— Testo selezionato —

AMBROGIO FOGAR


Articolo del: 02/07/2001


 

Entri e ti meravigli. Difficile immaginare, salendo le scale, che in una mansarda - la mansarda di un radioamatore attrezzatissimo - possa esservi la vita di un uomo. Successi e insuccessi. Gioie e dolori. Molti dolori. Perché la vita di Ambrogio Fogar è costellata di dolori, di peripezie, affrontate - va detto - con grande coraggio. Avventure impossibili, come l’ultima che sta vivendo a centinaia di chilometri da qui, a Milano, a 61 anni. Vive grazie alle macchine: uno stimolatore elettronico gli permette di respirare. Ben altre immagini.

Quelle che ho davanti, in questa bella casa di via Paisiello, a Fucecchio (Firenze), mi prospettano, senza fronzoli, senza alchimie, il Fogar esploratore, il Fogar navigatore sul catamarano, il Fogar del Surprise, il Fogar alla guida della slitta nell’Antartide, il Fogar della zattera. Sono oggetti che vedo, intaccati dal tempo e dalle intemperie, ma custoditi con amore, quasi con venerazione. Eppoi mumerosi nastri-video registrati, articoli, lettere, filmati, fotografie e altro materiale originale servito a Fogar nel corso delle sue imprese. I libri scritti.

— Sezione dati —

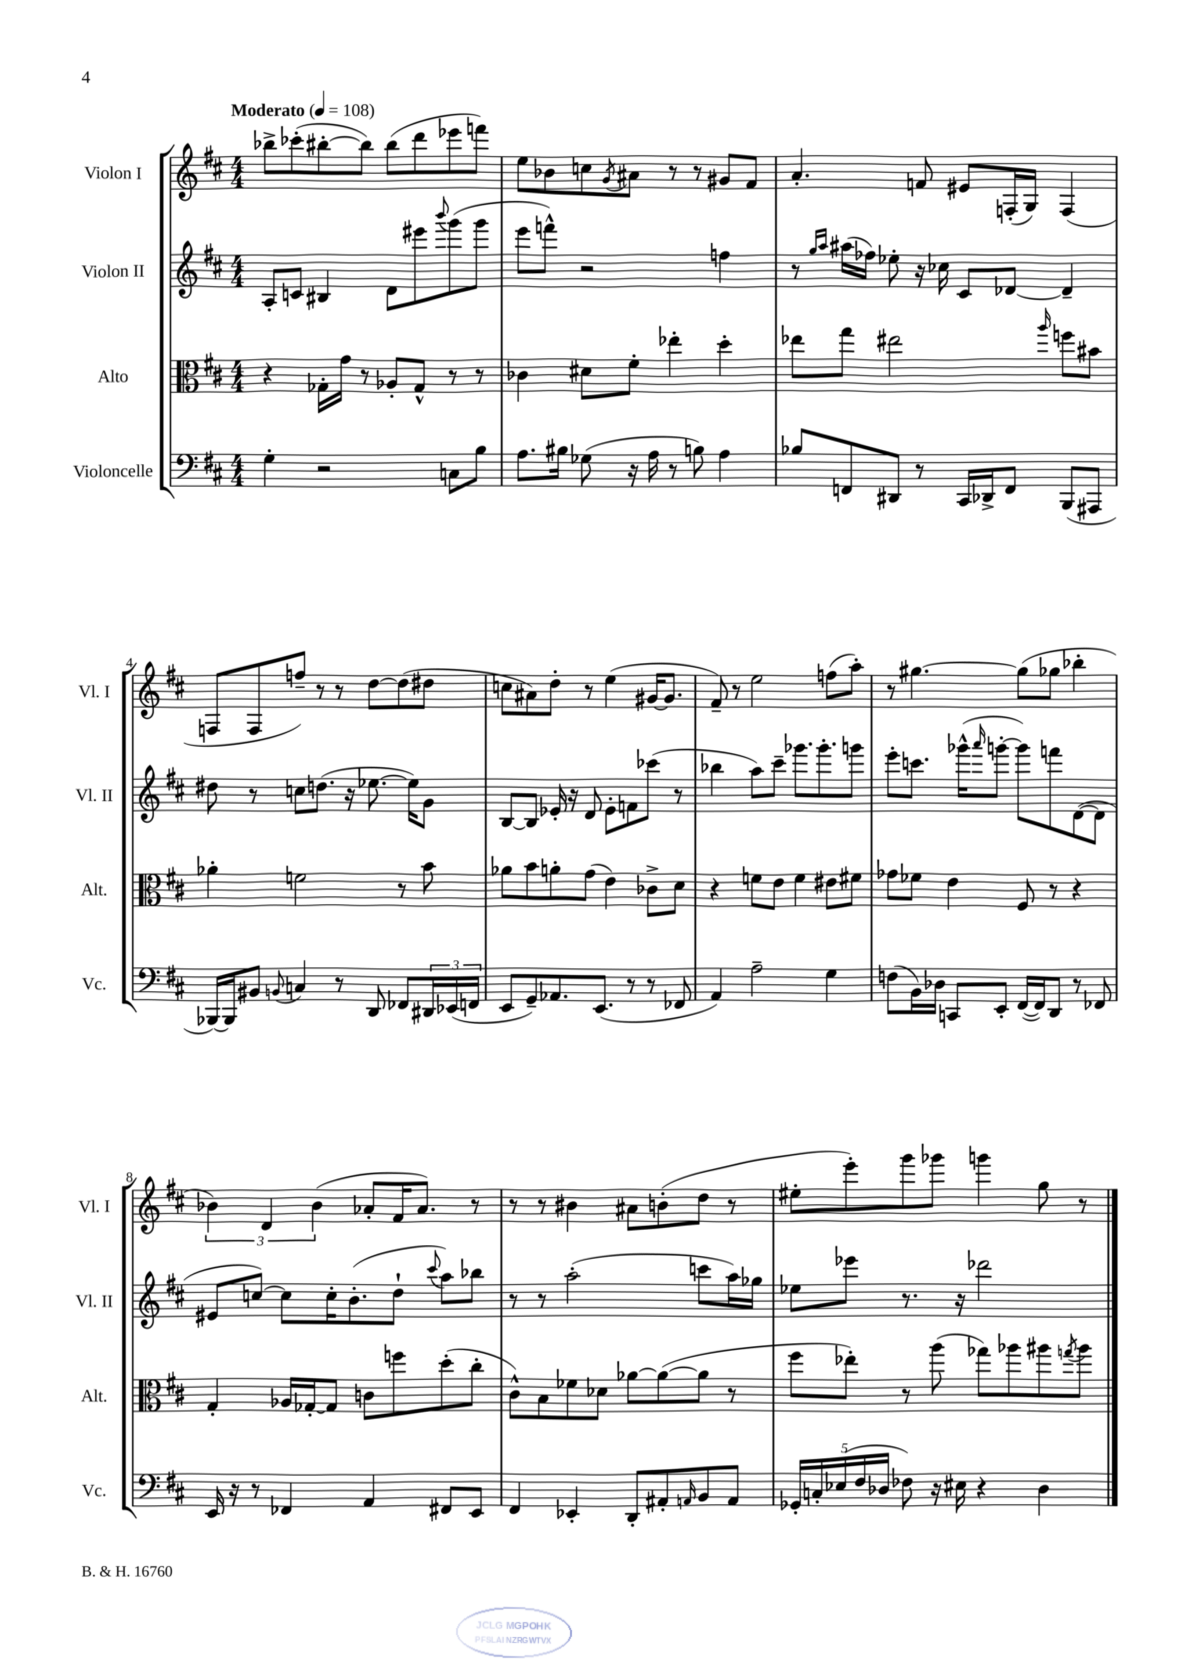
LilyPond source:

— Compito scritto 1 —
Rispondi in base all'articolo su Ambrogio Fogar:
(a) Quanti anni ha Fogar?
(b) In quale via e in quale città si trova la casa descritta?
(c) Quale dispositivo permette a Fogar di respirare?
— Compito scritto 2 —
Riproduci parola per parola il passo dell'articolo su Ambrogio Fogar che comincia dalle parole "Entri e ti meravigli." e si chiude dopo le parole "Ben altre immagini.".
Il materiale è distinto dal testo e indipendente da esso.

— Risposta scritta 1 —
(a) 61 anni.
(b) In via Paisiello, a Fucecchio (Firenze).
(c) Uno stimolatore elettronico.

— Risposta scritta 2 —
Entri e ti meravigli. Difficile immaginare, salendo le scale, che in una mansarda - la mansarda di un radioamatore attrezzatissimo - possa esservi la vita di un uomo. Successi e insuccessi. Gioie e dolori. Molti dolori. Perché la vita di Ambrogio Fogar è costellata di dolori, di peripezie, affrontate - va detto - con grande coraggio. Avventure impossibili, come l’ultima che sta vivendo a centinaia di chilometri da qui, a Milano, a 61 anni. Vive grazie alle macchine: uno stimolatore elettronico gli permette di respirare. Ben altre immagini.